Oui, on pourrait dire ça. On n’a jamais été moderne, mais on l’est encore moins maintenant, dans la mesure où les questions écologiques ont donné à la formule de séparation entre culture et nature un sens tellement absurde que plus personne ne soutient. Le terme de modernité implique qu’il y aurait un horizon où l’on sépare les questions de plus en plus distinctes de nature et culture. Or la réalité est contraire, elles sont de plus en plus intimes. On a pu penser qu’on était moderne à de très courts moments, probablement à la fin de la guerre de 40, dans une version très optimiste sur l’organisation du monde, et une version très anthropocentrique de l’émancipation humaine, et maintenant évidemment plus personne n’imagine que l’horizon dans lequel nous sommes tous est celui de la modernisation.
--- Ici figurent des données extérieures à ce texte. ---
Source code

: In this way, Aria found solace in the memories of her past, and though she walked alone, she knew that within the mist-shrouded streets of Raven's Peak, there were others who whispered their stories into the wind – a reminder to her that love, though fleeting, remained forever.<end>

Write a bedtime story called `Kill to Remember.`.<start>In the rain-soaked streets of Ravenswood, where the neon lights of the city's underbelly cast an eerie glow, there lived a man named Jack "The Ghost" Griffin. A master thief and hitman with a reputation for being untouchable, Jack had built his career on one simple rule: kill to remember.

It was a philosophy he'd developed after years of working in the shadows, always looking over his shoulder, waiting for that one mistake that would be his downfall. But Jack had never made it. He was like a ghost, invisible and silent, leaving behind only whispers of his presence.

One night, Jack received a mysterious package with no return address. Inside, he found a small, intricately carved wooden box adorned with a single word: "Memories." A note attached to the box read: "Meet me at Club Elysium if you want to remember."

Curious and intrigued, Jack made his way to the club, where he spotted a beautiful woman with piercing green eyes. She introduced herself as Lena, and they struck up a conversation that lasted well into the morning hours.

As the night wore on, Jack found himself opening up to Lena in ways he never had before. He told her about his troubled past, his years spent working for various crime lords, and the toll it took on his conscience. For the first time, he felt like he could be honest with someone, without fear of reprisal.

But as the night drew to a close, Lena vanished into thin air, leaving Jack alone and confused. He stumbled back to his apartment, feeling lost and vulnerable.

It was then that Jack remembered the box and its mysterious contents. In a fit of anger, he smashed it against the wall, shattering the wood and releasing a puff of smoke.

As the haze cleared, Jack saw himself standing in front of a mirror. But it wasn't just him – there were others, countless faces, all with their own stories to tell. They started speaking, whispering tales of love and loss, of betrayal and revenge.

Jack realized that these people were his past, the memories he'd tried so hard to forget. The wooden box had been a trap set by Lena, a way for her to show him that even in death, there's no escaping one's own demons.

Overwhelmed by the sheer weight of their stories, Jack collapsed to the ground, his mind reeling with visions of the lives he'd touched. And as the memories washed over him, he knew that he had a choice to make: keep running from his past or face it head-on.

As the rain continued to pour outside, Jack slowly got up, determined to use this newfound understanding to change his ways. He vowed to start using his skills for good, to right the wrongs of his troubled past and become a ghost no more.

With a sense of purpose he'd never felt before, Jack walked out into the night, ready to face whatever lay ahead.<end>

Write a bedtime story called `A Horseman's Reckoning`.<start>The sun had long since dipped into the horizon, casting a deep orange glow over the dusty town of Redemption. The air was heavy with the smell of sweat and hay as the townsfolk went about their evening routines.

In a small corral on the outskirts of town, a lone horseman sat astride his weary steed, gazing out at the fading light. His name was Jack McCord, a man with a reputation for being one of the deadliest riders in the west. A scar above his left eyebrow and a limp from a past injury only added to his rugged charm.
Ceci dit, c’est vrai pour l’Europe, parce que simultanément les autres cultures sont dans une période d’hyper-modernisation au sens classique du terme, de modification des campagnes et des constructions des villes, comme au Brésil, en Chine ou en Inde. Ainsi le ‘nous’ qui dirait que nous n’avons jamais été si peu modernes, doit être un peu varié. Cela s’applique aux Européens mais bien moins aux Américains en raison de la critique très forte des questions écologiques, une sorte de régression américaine très intéressante à observer. Un Brésilien se réjouira sûrement d’enfin accéder à un statut de modernisation accélérée, pas pour longtemps, mais ça reste un horizon pour eux, pas pour nous.

L’art contemporain est-il vraiment contemporain ?

Je ne pense pas, et c’est pour cela que nous avons créé la SPEAP, pour sortir d’une certaine déconnexion entre des idéaux de beaucoup d’artistes d’art contemporain, de scientifiques d’intellectuels, de journalistes, et la situation historique de n’avoir jamais été moderne. Il y a quelques artistes dans différents domaines qui travaillent ces questions de savoir dans quelle époque nous nous situons. Cela n’est pas vrai de Fabrice Hyber par exemple, mais des artistes comme Thomas Saraceno ou Adam Lowe, qui, eux, sont en résonance avec leur époque. Mais les artistes sont très peu unifiés sur cette question. Il est très compliqué de savoir quels sont les artistes qui sont de leur temps, en fait la plupart des artistes ne sont pas de leur temps, ils sont d’un temps passé, ils sont XXe siècle.

Les avant-gardes se construisaient sur une volonté de rupture avec le passé qu’au final ils n’arrivaient pas à dépasser. Mais le temps des avant-gardes est complètement passé, les artistes aujourd’hui sont plutôt dans une version autonome, critique d’expression d’eux-mêmes qui est très XXe siècle mais qui, je pense, n’a plus de lien avec la situation historique dans laquelle on est. La formation au sein de la SPEAP se construit au contraire sur ces effets d’enquêtes, d’analyse d’enquêtes, qui sont très intéressants parce que cela redonne un lien avec le terrain de la période dans laquelle nous sommes et non pas l’imitation d’une période dans laquelle les artistes étaient autonomes.

Entretien réalisé par SB

                                                                                           

* Iconoclash, « fabrication et destruction des images en science, en religion et en art », dirigée par Bruno Latour et Peter Weibel, du 4 mai au 1er septembre 2002 à Karlsruhe.